Workload

The recommended way of defining an algorithmic workload is through an onnx model. An onnx model can contain multiple operator types, which in the context of ML are often referred to as layers, some of which are automatically recognised and parsed by Stream. Alternatively, the layers can be manually defined for more customization.

Stream handles workloads in a similar way than the original ZigZag project. Additionally, Stream supports more onxx operators, but it also requires slightly different layer attributes in the manual layer definition.

Onnx models

Supported onnx operators

A complete list of all onnx operators can be found here.

Following operators are supported by Stream and will automatically be parsed into LayerNode objects when using your onnx model within the framework:

All other operators will be parsed into a DummyNode object, which is assumed to not be accelerateable, incurring 0 hardware cost.

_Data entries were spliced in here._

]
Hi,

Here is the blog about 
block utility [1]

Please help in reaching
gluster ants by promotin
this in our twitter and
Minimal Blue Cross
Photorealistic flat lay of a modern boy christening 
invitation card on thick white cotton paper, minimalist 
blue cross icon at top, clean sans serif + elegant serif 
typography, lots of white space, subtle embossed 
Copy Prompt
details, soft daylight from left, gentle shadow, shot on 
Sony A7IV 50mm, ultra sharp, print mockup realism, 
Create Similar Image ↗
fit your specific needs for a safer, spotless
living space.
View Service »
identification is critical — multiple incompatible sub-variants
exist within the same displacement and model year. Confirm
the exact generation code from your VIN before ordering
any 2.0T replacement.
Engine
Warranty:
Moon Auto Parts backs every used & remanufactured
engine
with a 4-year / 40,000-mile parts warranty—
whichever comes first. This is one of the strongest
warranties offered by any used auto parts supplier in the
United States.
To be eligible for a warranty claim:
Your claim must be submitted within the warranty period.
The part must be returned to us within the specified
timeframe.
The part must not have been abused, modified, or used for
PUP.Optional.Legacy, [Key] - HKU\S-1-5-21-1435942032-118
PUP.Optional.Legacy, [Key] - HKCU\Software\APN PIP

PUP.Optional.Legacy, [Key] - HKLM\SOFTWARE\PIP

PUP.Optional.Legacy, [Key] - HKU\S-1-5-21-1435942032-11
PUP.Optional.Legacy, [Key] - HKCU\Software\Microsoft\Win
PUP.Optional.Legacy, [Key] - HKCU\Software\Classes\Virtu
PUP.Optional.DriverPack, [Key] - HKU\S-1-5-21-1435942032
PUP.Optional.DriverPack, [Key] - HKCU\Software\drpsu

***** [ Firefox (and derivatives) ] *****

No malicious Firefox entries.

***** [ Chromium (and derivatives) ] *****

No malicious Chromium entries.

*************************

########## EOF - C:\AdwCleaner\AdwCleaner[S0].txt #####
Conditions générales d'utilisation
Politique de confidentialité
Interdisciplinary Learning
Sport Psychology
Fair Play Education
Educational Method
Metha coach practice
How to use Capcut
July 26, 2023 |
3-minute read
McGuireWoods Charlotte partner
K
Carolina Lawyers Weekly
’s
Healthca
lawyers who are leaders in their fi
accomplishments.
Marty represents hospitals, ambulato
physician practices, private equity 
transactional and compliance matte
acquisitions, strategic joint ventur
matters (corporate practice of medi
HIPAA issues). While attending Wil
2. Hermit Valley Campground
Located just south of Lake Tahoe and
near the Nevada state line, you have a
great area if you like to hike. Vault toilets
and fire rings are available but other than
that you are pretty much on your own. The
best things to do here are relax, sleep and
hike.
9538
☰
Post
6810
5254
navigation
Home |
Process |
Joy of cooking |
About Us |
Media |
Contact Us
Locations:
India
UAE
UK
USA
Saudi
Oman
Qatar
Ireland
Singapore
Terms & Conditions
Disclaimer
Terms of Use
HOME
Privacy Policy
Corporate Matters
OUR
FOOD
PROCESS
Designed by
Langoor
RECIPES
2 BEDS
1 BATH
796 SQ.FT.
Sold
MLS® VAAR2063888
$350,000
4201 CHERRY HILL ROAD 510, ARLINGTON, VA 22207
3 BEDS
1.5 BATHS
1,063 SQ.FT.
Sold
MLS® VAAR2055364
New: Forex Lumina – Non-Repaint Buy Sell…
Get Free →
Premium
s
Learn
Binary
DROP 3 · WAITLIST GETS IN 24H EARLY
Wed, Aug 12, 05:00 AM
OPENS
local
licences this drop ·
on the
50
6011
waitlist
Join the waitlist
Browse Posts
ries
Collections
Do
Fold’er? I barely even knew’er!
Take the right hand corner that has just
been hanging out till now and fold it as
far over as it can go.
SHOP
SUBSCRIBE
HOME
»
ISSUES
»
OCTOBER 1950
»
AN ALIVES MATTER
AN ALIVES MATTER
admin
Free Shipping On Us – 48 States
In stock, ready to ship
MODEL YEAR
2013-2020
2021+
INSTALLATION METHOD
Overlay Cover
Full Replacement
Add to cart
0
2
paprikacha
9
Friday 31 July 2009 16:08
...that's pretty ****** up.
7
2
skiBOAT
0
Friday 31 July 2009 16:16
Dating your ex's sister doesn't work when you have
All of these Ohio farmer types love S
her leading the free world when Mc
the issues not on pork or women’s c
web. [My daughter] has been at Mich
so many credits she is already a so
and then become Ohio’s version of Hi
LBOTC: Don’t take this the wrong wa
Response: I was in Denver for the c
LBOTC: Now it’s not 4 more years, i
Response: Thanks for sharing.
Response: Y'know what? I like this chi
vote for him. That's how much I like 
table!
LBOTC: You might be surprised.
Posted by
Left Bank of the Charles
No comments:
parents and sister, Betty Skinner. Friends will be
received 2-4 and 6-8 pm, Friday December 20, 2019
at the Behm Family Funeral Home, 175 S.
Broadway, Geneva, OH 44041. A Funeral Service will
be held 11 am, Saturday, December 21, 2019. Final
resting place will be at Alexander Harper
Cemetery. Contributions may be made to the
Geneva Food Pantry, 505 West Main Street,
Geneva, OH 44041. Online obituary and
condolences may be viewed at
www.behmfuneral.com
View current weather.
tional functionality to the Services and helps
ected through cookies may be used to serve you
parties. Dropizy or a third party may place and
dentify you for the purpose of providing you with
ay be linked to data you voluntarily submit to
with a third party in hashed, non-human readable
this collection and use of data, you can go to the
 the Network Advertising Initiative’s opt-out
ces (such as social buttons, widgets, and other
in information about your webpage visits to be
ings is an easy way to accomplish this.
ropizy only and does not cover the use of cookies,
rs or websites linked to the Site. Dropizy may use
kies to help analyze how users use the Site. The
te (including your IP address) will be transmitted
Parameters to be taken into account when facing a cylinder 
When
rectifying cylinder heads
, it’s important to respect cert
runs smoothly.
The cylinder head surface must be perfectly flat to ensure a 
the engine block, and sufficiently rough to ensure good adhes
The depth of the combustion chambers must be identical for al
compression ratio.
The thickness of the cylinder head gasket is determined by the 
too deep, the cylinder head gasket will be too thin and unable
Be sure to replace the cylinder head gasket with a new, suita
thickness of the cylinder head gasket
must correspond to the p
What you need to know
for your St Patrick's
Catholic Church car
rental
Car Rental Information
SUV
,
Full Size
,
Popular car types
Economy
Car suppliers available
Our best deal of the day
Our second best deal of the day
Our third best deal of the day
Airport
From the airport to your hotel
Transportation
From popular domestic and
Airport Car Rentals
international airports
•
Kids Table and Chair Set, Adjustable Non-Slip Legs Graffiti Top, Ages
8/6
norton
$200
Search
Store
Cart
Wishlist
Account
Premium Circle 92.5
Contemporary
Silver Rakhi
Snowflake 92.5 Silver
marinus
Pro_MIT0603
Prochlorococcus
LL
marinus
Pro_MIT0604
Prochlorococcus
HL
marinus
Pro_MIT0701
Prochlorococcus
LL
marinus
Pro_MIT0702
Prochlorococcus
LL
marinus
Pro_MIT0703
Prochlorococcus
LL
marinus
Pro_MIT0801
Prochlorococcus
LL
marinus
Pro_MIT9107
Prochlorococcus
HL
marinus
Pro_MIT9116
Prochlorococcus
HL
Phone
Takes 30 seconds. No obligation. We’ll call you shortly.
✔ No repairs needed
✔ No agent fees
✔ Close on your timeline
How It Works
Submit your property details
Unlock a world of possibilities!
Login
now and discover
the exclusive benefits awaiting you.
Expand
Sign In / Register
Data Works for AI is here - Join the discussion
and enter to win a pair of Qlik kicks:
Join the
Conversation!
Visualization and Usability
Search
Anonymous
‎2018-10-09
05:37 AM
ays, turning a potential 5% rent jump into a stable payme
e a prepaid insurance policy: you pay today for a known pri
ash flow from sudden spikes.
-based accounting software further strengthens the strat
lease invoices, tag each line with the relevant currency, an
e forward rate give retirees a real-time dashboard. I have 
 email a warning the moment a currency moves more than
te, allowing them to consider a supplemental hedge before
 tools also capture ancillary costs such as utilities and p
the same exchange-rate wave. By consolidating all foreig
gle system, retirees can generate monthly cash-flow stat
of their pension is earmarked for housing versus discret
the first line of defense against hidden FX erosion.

If you have an onnx operator you would like to see supported, feel free to open an issue or manually add it yourself in the ONNXModelParserStage taking into account the Contributing guidelines.

Saving your onnx model with external data

If your onnx model is rather large, and you want to avoid having it inside of your Stream repo, you can save it with external data, which saves the weights as an external file, which can be discarded as Stream doesn’t require the weight values. You can do so as follows:

import onnx
# onnx_model is an in-memory ModelProto
model = onnx.load('my_model_with_internal_data.onnx')
onnx.save_model(model, 'path/to/save/the/model.onnx', save_as_external_data=True, all_tensors_to_one_file=True, location='external_data_filename', size_threshold=1024, convert_attribute=False)
# Then the onnx_model has converted raw data as external data and saved to specific directory

Inferring an onnx model’s shapes

Stream requires an inferred onnx model, as it needs to know the shapes of all intermediate tensors to correctly infer the layer shapes. If you have an onnx model that is not shape inferred, you can do so by the following commands:

import onnx
from onnx import shape_inference
model = onnx.load("my_model.onnx")
inferred_model = shape_inference.infer_shapes(model)
onnx.save(inferred_model, "my_inferred_model.onnx")

Manual layer definition

It is also possible to manually define your own workload layers. In that case there the main.py file should be executed instead of main_onnx.py. Moreover, the workload file should be provided as input together with the accelerator, thus there is no onnx model and mapping file loaded. The mapping information is inserted for each layer alongside the layer shape definition, identically to how it was defined in the mapping file.

Each layer definition is represented as a dict which should have the following attributes:

  • operator_type: Specification of the layer operator type (e.g. Conv, MaxPool).

  • equation: The operational equation for this layer. The dimensions should be small letters, where as the operands are large letters. ‘O’ should always be used for the output operand, the input operands can be named freely.

  • dimension_relations: The relationship between different dimensions present in the equation. This is often used in convolutional layers, where there is a relationship between the spatial input indices and the spatial output indices through the stride and with the filter indices through the dilation rate.

  • loop_dim_size: The size of the different dimensions present in the equation. Dimensions defined (i.e. on the left hand side) in the dimension_relations are not to be provided and are inferred automatically.

  • operand_precision: The bit precision of the different operands present in the equation. ‘O’ should always be used, which represents the partial output precision. ‘O_final’ represents the final output precision.

  • operand_source: The layer id the input operands of this layer come from. This is important to correctly build the NN graph edges.

  • memory_operand_links: The link between the virtual memory operands and the actual algorithmic operands. For more information, read the hardware readme.

  • padding: Padding for each dimension (i.e. IX and IY). The first value is the left or upper padding, the second value is the right or lower padding for IX resp. IY

The following loop notation has to be used to describe a layer of the workload (see loop notation in this paper):

  • B: Batch size

  • K: Output channels

  • C: Input channels

  • OY: Output rows

  • OX: Output columns

  • FY: Kernel rows

  • FX: Kernel columns

An example of this manual layer defintion can be found at: inputs/examples/workloads/resnet18.py.